> Task details
Print out each entry without alteration, and keep the pictures out.

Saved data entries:
BEGIN

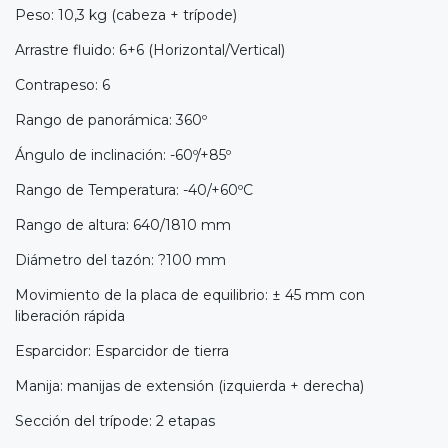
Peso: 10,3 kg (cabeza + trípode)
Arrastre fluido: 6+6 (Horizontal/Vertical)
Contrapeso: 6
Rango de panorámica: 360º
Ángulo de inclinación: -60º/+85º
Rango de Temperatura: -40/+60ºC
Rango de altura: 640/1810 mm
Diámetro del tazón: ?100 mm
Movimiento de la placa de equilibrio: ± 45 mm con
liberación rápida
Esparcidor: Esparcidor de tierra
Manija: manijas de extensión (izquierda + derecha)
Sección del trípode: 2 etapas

END

> Exercise answer
Peso: 10,3 kg (cabeza + trípode)
Arrastre fluido: 6+6 (Horizontal/Vertical)
Contrapeso: 6
Rango de panorámica: 360º
Ángulo de inclinación: -60º/+85º
Rango de Temperatura: -40/+60ºC
Rango de altura: 640/1810 mm
Diámetro del tazón: ?100 mm
Movimiento de la placa de equilibrio: ± 45 mm con
liberación rápida
Esparcidor: Esparcidor de tierra
Manija: manijas de extensión (izquierda + derecha)
Sección del trípode: 2 etapas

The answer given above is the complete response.